There’s never any victory in winning any argument the characters find themselves in because at the end of the day, what’s changed? The show is still filmed live and if one person slips, everyone falls down. It’s only when everyone is certain that they’re about to lose everything that they can close their mouths, listen to what the other has to say, and be mature about it. It shouldn’t take all of that but it often does. People are like fitness equipment. Treadmills and weights. Eventually, we wear ourselves out leaving nothing but exhaustion. Sometimes we go through all this with one particular incident over the course of several months, a year, or something new each day.

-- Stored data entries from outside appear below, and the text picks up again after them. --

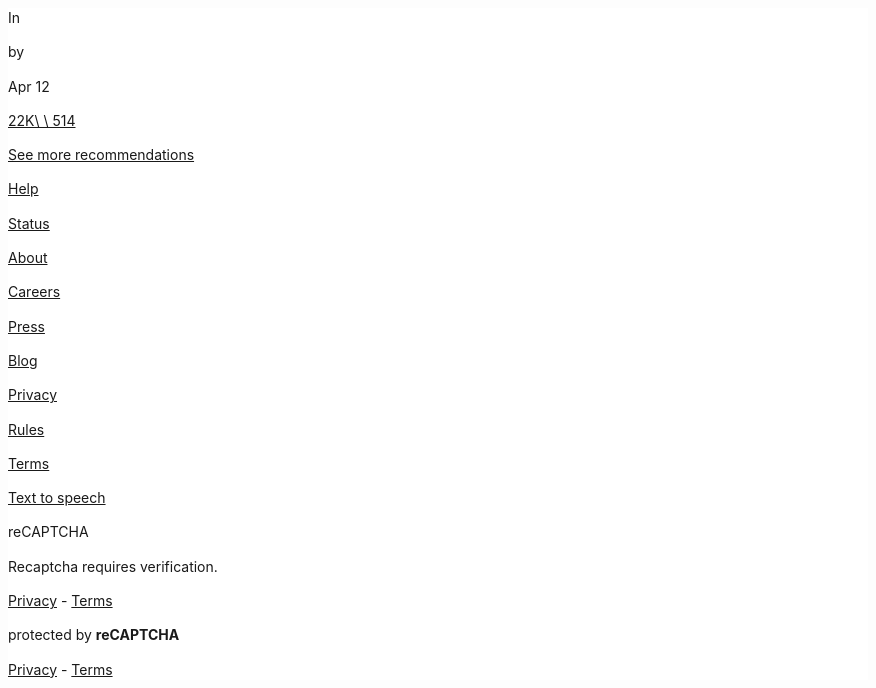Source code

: In

by

Apr 12

[22K\\
\\
514](https://medium.com/social-science-weekly/the-1-minute-introduction-that-makes-people-remember-you-forever-497cefcfdccc?source=post_page---read_next_recirc--dc7785519867----3---------------------6b774e7b_a409_40b3_94fd_c07ee93e83e0--------------)

[See more recommendations](https://medium.com/?source=post_page---read_next_recirc--dc7785519867---------------------------------------)

[Help](https://help.medium.com/hc/en-us?source=post_page-----dc7785519867---------------------------------------)

[Status](https://medium.statuspage.io/?source=post_page-----dc7785519867---------------------------------------)

[About](https://medium.com/about?autoplay=1&source=post_page-----dc7785519867---------------------------------------)

[Careers](https://medium.com/jobs-at-medium/work-at-medium-959d1a85284e?source=post_page-----dc7785519867---------------------------------------)

[Press](mailto:pressinquiries@medium.com)

[Blog](https://blog.medium.com/?source=post_page-----dc7785519867---------------------------------------)

[Privacy](https://policy.medium.com/medium-privacy-policy-f03bf92035c9?source=post_page-----dc7785519867---------------------------------------)

[Rules](https://policy.medium.com/medium-rules-30e5502c4eb4?source=post_page-----dc7785519867---------------------------------------)

[Terms](https://policy.medium.com/medium-terms-of-service-9db0094a1e0f?source=post_page-----dc7785519867---------------------------------------)

[Text to speech](https://speechify.com/medium?source=post_page-----dc7785519867---------------------------------------)

reCAPTCHA

Recaptcha requires verification.

[Privacy](https://www.google.com/intl/en/policies/privacy/) \- [Terms](https://www.google.com/intl/en/policies/terms/)

protected by **reCAPTCHA**

[Privacy](https://www.google.com/intl/en/policies/privacy/) \- [Terms](https://www.google.com/intl/en/policies/terms/)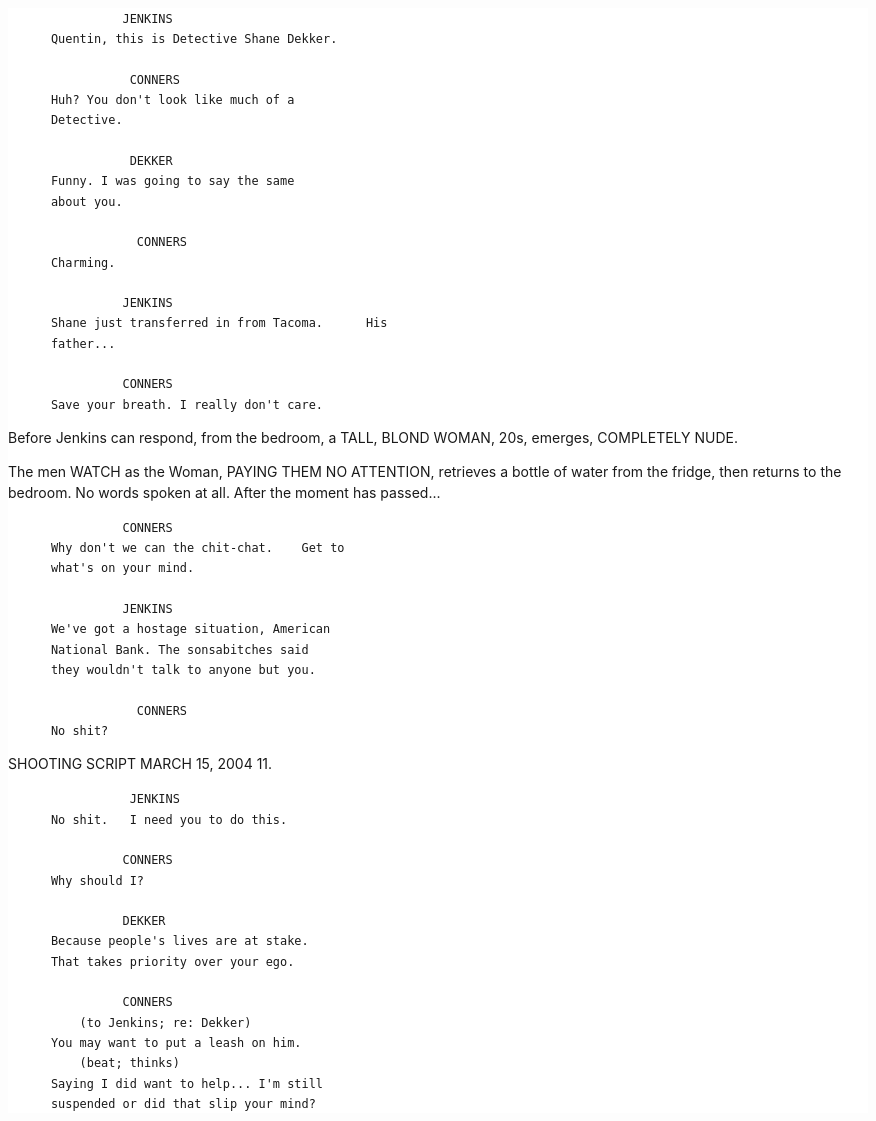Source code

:                     JENKINS
          Quentin, this is Detective Shane Dekker.

                     CONNERS
          Huh? You don't look like much of a
          Detective.

                     DEKKER
          Funny. I was going to say the same
          about you.

                      CONNERS
          Charming.

                    JENKINS
          Shane just transferred in from Tacoma.      His
          father...

                    CONNERS
          Save your breath. I really don't care.

Before Jenkins can respond, from the bedroom, a TALL, BLOND
WOMAN, 20s, emerges, COMPLETELY NUDE.

The men WATCH as the Woman, PAYING THEM NO ATTENTION,
retrieves a bottle of water from the fridge, then returns to
the bedroom. No words spoken at all. After the moment has
passed...

                    CONNERS
          Why don't we can the chit-chat.    Get to
          what's on your mind.

                    JENKINS
          We've got a hostage situation, American
          National Bank. The sonsabitches said
          they wouldn't talk to anyone but you.

                      CONNERS
          No shit?

 SHOOTING SCRIPT                 MARCH 15, 2004            11.


                     JENKINS
          No shit.   I need you to do this.

                    CONNERS
          Why should I?

                    DEKKER
          Because people's lives are at stake.
          That takes priority over your ego.

                    CONNERS
              (to Jenkins; re: Dekker)
          You may want to put a leash on him.
              (beat; thinks)
          Saying I did want to help... I'm still
          suspended or did that slip your mind?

Aaron Sorkin really makes Being The Ricardos a sitcom for the new millennium. Even if the writing is culturally problematic (Because let’s face it, most of them are), sitcoms have always taught us something about people being together. We can get so annoyed and so fed up with them and the relatability to all that is what makes it so funny. At the end of the day, we’re so invested with them all and there’s so much history and love that we overlook everything else. Or maybe it’s just easier with fictional characters, who knows? What I do know is that Being The Ricardos hit a lot closer to home upon my second viewing and I was just as captivated as I was the first time. Each viewing feels like a new episode and each episode makes you look at the sitcom in your own life.